My attempt: I'm trying to use the Monotone convergence theorem to show that it is convergent. So, I have to show that the sequence is decreasing and bounded below/ increasing and bounded above.
I have been able to show that it is bounded below by 2 by induction as follows:
$x_1 \geq 2 \Rightarrow x_1-1 \geq 2-1=1$
$\Rightarrow x_2=1+\sqrt{x_1-1}\geq 1+1=2 $.
Let $x_k \geq 2 \Rightarrow x_k-1 \geq 2-1=1$
$\Rightarrow x_{k+1}=1+\sqrt{x_k-1}\geq 1+1=2 $.
How do I show that this is a decreasing sequence?

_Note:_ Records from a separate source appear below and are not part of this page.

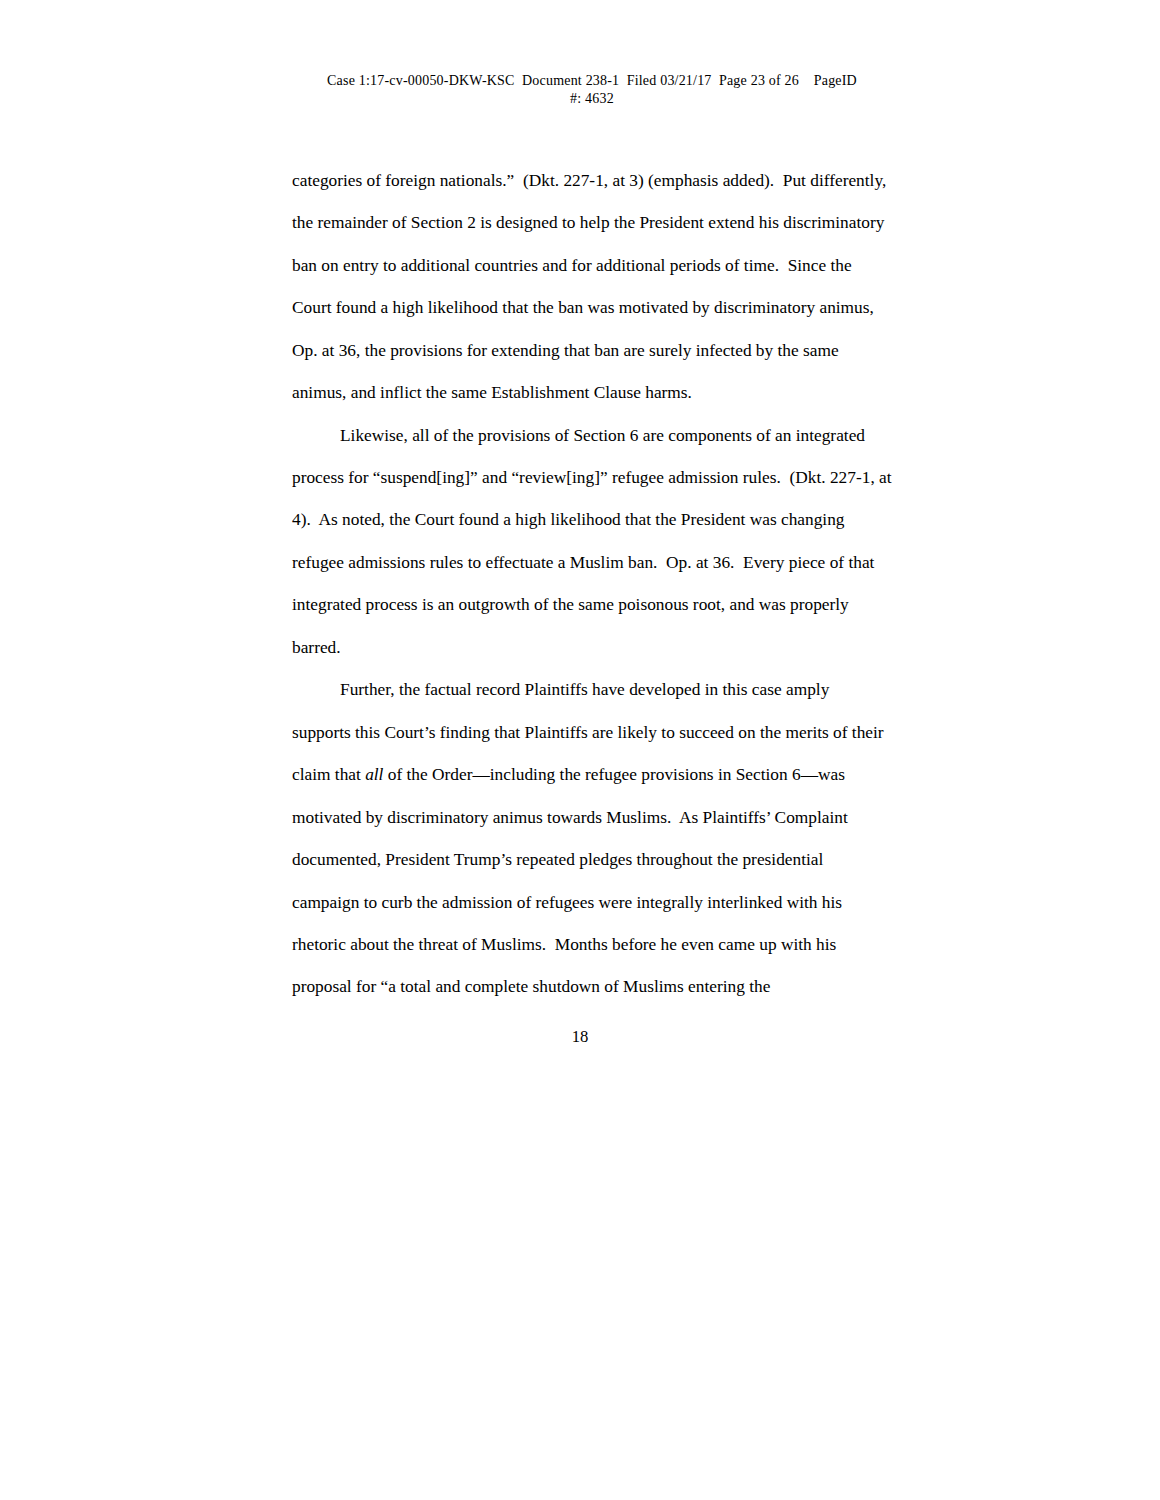Case 1:17-cv-00050-DKW-KSC Document 238-1 Filed 03/21/17 Page 23 of 26 PageID
#: 4632
categories of foreign nationals.” (Dkt. 227-1, at 3) (emphasis added). Put differently, the remainder of Section 2 is designed to help the President extend his discriminatory ban on entry to additional countries and for additional periods of time. Since the Court found a high likelihood that the ban was motivated by discriminatory animus, Op. at 36, the provisions for extending that ban are surely infected by the same animus, and inflict the same Establishment Clause harms.
Likewise, all of the provisions of Section 6 are components of an integrated process for “suspend[ing]” and “review[ing]” refugee admission rules. (Dkt. 227-1, at 4). As noted, the Court found a high likelihood that the President was changing refugee admissions rules to effectuate a Muslim ban. Op. at 36. Every piece of that integrated process is an outgrowth of the same poisonous root, and was properly barred.
Further, the factual record Plaintiffs have developed in this case amply supports this Court’s finding that Plaintiffs are likely to succeed on the merits of their claim that all of the Order—including the refugee provisions in Section 6—was motivated by discriminatory animus towards Muslims. As Plaintiffs’ Complaint documented, President Trump’s repeated pledges throughout the presidential campaign to curb the admission of refugees were integrally interlinked with his rhetoric about the threat of Muslims. Months before he even came up with his proposal for “a total and complete shutdown of Muslims entering the
18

Then my limit will be given by lim $x_{n+1}$=lim $(1+\sqrt{x_n-1})$
$\Rightarrow l=1+\sqrt {l-1}$
$\Rightarrow l-1=\sqrt {l-1}$
$\Rightarrow (l-1)^2=(l-1)$
$\Rightarrow (l-1)(l-2)=0$
Hence $l=1$ or $2$, but since it is bounded below by $2, l \neq 1$. So limit is $2$.
Please help with the decreasing proof!
Best Answer
make a change of variable. let $y_n = x_n - 1.$ then $$y_{n+1} = \sqrt y_n,\quad y_1 \ge 1.$$
we have $$1 \le y_1 \implies 1 \le y_1 \le y_1^2=y_2 $$ and by induction, we have $$y_n \le y_{n+1}, n \ge 1. $$
it can also be seen from the fact that $\sqrt x$ has a unique fixed point $x = 1$ and from its graph.